◆ Exercise prompt
Write out exactly the lines running from the one with "Мастер-класс по аэрографии" to the last line of the entries, keeping both the first and the last.

◆ Data provided

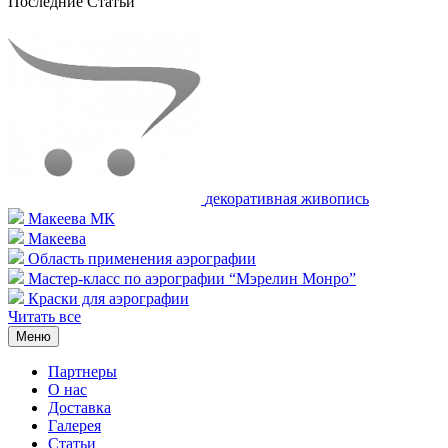
Последние Статьи
декоративная живопись
Макеева МК
Макеева
Область применения аэрографии
Мастер-класс по аэрографии “Мэрелин Монро”
Краски для аэрографии
Читать все
Меню
Партнеры
О нас
Доставка
Галерея
Статьи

◆ Exercise answer
Мастер-класс по аэрографии “Мэрелин Монро”
Краски для аэрографии
Читать все
Меню
Партнеры
О нас
Доставка
Галерея
Статьи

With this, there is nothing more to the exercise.